<<<<
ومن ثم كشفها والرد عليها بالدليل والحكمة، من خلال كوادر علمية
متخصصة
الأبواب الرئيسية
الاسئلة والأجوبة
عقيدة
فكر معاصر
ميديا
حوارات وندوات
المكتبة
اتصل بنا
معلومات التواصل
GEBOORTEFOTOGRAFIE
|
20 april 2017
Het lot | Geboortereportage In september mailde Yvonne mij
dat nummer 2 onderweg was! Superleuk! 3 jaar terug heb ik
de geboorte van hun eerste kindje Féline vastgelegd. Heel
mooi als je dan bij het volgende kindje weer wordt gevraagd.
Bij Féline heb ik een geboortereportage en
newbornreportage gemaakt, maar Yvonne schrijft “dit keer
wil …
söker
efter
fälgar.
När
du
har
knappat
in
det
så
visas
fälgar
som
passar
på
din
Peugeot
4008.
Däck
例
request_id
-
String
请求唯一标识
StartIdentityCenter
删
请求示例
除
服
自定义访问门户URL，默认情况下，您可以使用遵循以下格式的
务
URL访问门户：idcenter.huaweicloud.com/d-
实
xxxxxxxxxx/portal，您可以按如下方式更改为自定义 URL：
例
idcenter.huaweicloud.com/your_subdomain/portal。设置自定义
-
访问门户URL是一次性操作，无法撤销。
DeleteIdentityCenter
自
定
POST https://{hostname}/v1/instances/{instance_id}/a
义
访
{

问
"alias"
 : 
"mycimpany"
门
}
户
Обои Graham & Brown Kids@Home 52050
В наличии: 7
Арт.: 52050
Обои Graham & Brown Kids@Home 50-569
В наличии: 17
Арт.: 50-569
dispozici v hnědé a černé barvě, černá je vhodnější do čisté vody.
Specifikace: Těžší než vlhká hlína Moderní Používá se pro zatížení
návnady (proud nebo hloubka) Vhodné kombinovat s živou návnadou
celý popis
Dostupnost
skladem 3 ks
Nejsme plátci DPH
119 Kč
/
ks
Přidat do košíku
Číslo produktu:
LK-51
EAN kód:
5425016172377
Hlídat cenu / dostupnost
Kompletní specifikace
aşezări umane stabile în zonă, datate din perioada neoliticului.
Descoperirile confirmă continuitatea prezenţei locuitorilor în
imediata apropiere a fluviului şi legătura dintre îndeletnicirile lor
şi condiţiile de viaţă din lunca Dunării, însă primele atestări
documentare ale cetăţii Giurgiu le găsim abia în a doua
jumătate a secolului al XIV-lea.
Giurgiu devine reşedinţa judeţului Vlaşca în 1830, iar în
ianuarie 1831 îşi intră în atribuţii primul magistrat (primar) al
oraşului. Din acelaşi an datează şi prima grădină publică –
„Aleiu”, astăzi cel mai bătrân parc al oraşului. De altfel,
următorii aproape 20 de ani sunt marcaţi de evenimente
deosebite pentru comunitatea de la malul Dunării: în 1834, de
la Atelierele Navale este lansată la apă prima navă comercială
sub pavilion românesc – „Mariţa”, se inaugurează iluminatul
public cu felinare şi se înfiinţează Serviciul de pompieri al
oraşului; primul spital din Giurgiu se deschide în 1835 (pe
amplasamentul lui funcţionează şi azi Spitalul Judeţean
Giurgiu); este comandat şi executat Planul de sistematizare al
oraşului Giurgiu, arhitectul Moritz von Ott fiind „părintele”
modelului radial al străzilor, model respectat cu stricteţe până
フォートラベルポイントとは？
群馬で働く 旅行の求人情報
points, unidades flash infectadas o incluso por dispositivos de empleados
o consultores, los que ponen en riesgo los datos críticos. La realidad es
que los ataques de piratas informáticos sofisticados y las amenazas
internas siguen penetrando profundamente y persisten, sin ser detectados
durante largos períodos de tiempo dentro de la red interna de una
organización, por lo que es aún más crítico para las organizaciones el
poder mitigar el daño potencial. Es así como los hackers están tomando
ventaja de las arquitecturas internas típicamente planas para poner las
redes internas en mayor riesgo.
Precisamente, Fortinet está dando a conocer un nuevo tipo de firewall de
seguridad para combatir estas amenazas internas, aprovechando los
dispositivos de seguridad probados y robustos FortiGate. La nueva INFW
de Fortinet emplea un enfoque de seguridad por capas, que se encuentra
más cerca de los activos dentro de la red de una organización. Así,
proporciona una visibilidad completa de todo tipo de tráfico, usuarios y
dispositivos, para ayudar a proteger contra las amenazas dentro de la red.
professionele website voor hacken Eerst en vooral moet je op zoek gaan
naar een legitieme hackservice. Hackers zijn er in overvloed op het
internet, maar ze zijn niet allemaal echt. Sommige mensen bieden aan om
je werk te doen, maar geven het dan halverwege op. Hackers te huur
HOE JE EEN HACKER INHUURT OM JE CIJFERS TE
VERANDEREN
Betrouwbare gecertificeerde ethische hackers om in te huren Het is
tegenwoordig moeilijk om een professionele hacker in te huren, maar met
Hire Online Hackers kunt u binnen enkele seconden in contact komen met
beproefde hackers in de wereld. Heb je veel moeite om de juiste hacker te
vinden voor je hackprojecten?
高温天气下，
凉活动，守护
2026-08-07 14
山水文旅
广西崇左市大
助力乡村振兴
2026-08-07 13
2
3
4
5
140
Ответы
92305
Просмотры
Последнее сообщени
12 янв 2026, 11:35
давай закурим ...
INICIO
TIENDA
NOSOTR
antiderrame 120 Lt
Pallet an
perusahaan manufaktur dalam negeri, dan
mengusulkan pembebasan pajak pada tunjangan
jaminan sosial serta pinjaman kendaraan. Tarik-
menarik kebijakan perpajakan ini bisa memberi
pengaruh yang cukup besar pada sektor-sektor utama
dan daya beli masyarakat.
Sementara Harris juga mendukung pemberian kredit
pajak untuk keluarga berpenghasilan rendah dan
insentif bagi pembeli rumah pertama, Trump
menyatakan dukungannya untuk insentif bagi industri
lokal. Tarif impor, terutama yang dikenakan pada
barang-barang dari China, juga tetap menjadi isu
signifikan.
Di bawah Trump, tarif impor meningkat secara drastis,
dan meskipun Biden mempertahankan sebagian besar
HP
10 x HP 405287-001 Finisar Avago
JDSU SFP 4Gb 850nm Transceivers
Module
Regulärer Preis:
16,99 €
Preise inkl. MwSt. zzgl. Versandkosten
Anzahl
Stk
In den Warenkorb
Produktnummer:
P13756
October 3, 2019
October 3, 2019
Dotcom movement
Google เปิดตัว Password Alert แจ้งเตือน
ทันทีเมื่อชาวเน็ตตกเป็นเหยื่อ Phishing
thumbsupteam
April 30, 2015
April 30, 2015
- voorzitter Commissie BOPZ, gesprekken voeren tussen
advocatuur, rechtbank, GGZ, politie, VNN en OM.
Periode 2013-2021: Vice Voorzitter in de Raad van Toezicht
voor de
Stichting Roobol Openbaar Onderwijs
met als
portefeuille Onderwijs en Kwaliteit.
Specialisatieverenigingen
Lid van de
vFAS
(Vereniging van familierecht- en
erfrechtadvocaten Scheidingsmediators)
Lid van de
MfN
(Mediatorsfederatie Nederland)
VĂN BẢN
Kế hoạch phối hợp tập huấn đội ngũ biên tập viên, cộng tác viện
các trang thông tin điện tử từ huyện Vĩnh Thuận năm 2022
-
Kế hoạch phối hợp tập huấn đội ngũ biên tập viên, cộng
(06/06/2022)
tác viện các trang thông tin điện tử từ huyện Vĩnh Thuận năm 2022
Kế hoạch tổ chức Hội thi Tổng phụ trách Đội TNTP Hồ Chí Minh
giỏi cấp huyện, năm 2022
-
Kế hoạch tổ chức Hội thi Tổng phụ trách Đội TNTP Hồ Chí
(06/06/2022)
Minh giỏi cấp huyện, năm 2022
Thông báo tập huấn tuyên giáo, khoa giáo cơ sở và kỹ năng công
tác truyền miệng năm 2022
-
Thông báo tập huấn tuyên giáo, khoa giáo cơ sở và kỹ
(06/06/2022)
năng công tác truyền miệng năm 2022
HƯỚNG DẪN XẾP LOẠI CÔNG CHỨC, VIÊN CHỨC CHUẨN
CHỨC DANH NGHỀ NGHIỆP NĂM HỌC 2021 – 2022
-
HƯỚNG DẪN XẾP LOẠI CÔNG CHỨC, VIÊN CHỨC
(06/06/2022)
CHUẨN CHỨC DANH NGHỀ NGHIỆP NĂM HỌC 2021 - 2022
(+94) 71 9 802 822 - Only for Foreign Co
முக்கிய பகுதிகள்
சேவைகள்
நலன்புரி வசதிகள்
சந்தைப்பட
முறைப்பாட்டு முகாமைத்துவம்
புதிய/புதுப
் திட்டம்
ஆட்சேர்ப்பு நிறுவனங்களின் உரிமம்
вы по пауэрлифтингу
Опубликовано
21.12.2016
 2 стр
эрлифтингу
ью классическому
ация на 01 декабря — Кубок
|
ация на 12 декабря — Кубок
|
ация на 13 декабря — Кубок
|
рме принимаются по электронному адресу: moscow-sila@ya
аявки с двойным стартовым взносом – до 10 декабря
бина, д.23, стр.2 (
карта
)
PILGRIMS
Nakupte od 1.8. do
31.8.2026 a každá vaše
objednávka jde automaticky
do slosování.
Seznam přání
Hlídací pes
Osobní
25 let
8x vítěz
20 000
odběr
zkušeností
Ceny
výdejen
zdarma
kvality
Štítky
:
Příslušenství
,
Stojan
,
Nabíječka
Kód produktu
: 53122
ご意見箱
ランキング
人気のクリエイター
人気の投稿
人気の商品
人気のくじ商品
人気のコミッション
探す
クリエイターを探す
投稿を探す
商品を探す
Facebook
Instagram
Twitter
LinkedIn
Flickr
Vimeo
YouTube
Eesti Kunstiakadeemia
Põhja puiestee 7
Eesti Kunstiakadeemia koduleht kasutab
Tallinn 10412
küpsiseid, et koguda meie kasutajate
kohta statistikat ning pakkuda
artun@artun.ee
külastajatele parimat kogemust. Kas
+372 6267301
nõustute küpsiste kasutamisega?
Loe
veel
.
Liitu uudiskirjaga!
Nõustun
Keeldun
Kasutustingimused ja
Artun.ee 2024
>>>>
### [EXERCISE PROMPT]
Please rewrite the data from the start to the line with "de geboorte van", replacing "september" with "oktober" and changing nothing else.

### [WRITTEN SOLUTION]
ومن ثم كشفها والرد عليها بالدليل والحكمة، من خلال كوادر علمية
متخصصة
الأبواب الرئيسية
الاسئلة والأجوبة
عقيدة
فكر معاصر
ميديا
حوارات وندوات
المكتبة
اتصل بنا
معلومات التواصل
GEBOORTEFOTOGRAFIE
|
20 april 2017
Het lot | Geboortereportage In oktober mailde Yvonne mij
dat nummer 2 onderweg was! Superleuk! 3 jaar terug heb ik
de geboorte van hun eerste kindje Féline vastgelegd. Heel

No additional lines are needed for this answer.